New research results will be featured at a September 17th field day at the University of Missouri Thompson Farm, Spickard.
Woodland improvements on a beef farm will be the newest show-and-tell at the annual event, says Jon Schreffler, MU farm manager. Wooded acres now provide income from timber harvest. Dusty Walter, MU forester, will share management tips. That will be seen first on wagon tours, which start at 4 p.m. The lead talk will be on the impact of deer on planted trees. Ways to control damage will be presented.
Most of the 10 topics feature beef reproduction and genetics. Those studies from the farm, starting 22 years ago, led to farmer profits from Show-Me-Select replacement heifers. Management and genetics combine to boost herd incomes.
The Thompson field day starts with registration at 3:30 p.m. A beef dinner will be at 6 p.m. Exhibits can be seen then. This year, drought helped decide topics. Eric Bailey, MU Extension nutritionist, joins the program for the first time. Thompson will feature two presentations with his first presentation discussing how to get weight gain on calves in drought. Next, he pass on to those attending tips on feeding cows when hay is scarce.
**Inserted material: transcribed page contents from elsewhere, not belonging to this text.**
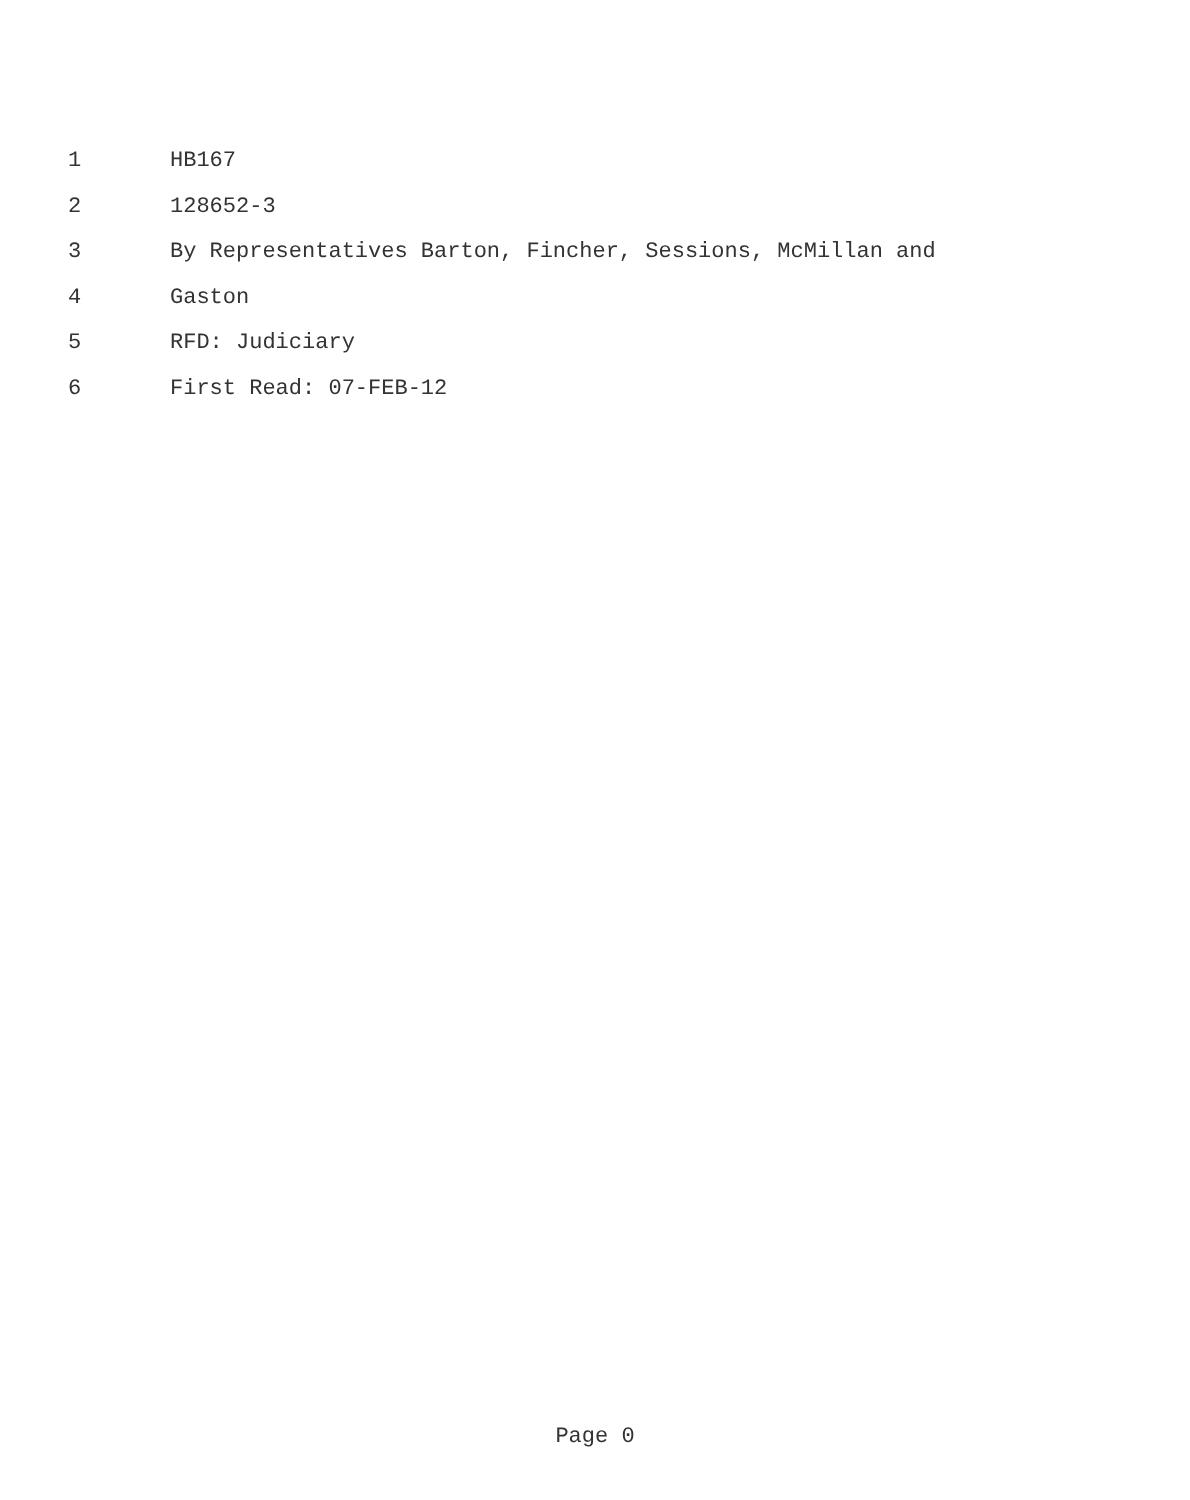1 HB167
2 128652-3
3 By Representatives Barton, Fincher, Sessions, McMillan and
4 Gaston
5 RFD: Judiciary
6 First Read: 07-FEB-12
Page 0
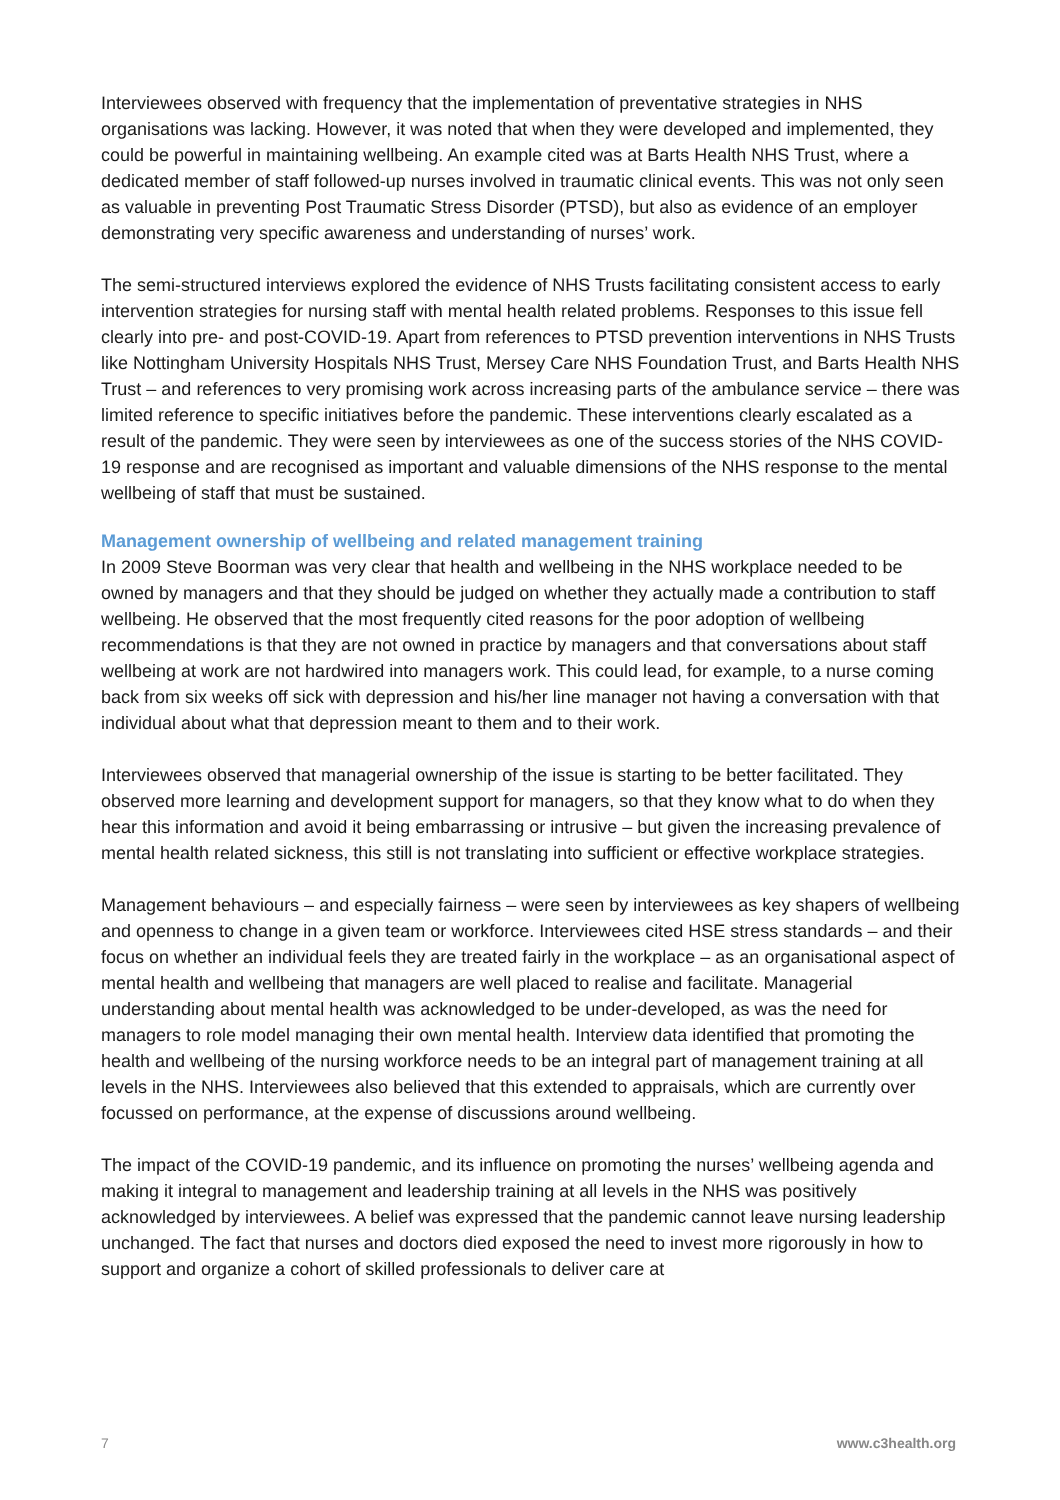Interviewees observed with frequency that the implementation of preventative strategies in NHS organisations was lacking. However, it was noted that when they were developed and implemented, they could be powerful in maintaining wellbeing. An example cited was at Barts Health NHS Trust, where a dedicated member of staff followed-up nurses involved in traumatic clinical events. This was not only seen as valuable in preventing Post Traumatic Stress Disorder (PTSD), but also as evidence of an employer demonstrating very specific awareness and understanding of nurses’ work.
The semi-structured interviews explored the evidence of NHS Trusts facilitating consistent access to early intervention strategies for nursing staff with mental health related problems. Responses to this issue fell clearly into pre- and post-COVID-19. Apart from references to PTSD prevention interventions in NHS Trusts like Nottingham University Hospitals NHS Trust, Mersey Care NHS Foundation Trust, and Barts Health NHS Trust – and references to very promising work across increasing parts of the ambulance service – there was limited reference to specific initiatives before the pandemic. These interventions clearly escalated as a result of the pandemic. They were seen by interviewees as one of the success stories of the NHS COVID-19 response and are recognised as important and valuable dimensions of the NHS response to the mental wellbeing of staff that must be sustained.
Management ownership of wellbeing and related management training
In 2009 Steve Boorman was very clear that health and wellbeing in the NHS workplace needed to be owned by managers and that they should be judged on whether they actually made a contribution to staff wellbeing. He observed that the most frequently cited reasons for the poor adoption of wellbeing recommendations is that they are not owned in practice by managers and that conversations about staff wellbeing at work are not hardwired into managers work. This could lead, for example, to a nurse coming back from six weeks off sick with depression and his/her line manager not having a conversation with that individual about what that depression meant to them and to their work.
Interviewees observed that managerial ownership of the issue is starting to be better facilitated. They observed more learning and development support for managers, so that they know what to do when they hear this information and avoid it being embarrassing or intrusive – but given the increasing prevalence of mental health related sickness, this still is not translating into sufficient or effective workplace strategies.
Management behaviours – and especially fairness – were seen by interviewees as key shapers of wellbeing and openness to change in a given team or workforce. Interviewees cited HSE stress standards – and their focus on whether an individual feels they are treated fairly in the workplace – as an organisational aspect of mental health and wellbeing that managers are well placed to realise and facilitate. Managerial understanding about mental health was acknowledged to be under-developed, as was the need for managers to role model managing their own mental health. Interview data identified that promoting the health and wellbeing of the nursing workforce needs to be an integral part of management training at all levels in the NHS. Interviewees also believed that this extended to appraisals, which are currently over focussed on performance, at the expense of discussions around wellbeing.
The impact of the COVID-19 pandemic, and its influence on promoting the nurses’ wellbeing agenda and making it integral to management and leadership training at all levels in the NHS was positively acknowledged by interviewees. A belief was expressed that the pandemic cannot leave nursing leadership unchanged. The fact that nurses and doctors died exposed the need to invest more rigorously in how to support and organize a cohort of skilled professionals to deliver care at
7 www.c3health.org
The MU research farm plays a part in MU Extension and in teaching graduate students who discuss their research. An ongoing study uses hair shedding scores to find heat-tolerant cattle. Harly Durbin, in animal science genetics, reports on this tool.
Emma Knickmeyer, a graduate student in reproduction, will discuss split-time insemination of heifers which improves conceptions. Troy Rowan studies the DNA test “GeneMax Advantage.” He will discuss how that works to rate heifers.
Jordan Thomas joins the program this year as an MU Extension beef specialist. He’s new in that job after getting his Ph.D. working at Thompson with David Patterson, MU beef reproduction specialist. Beef economics is always popular. Scott Brown, an MU beef economist, gives his outlook at 7:45 p.m. to end the program. After the opening 4 p.m. wagon tour, Chris Daubert will give a welcome. He is dean of the MU College of Agriculture, Food, and Natural Resources.
The research farm is in northwestern Grundy County. It’s 7 miles west of Spickard at the end of Highway C. For those using a GPS guide, plug in 668 Highway C, Spickard.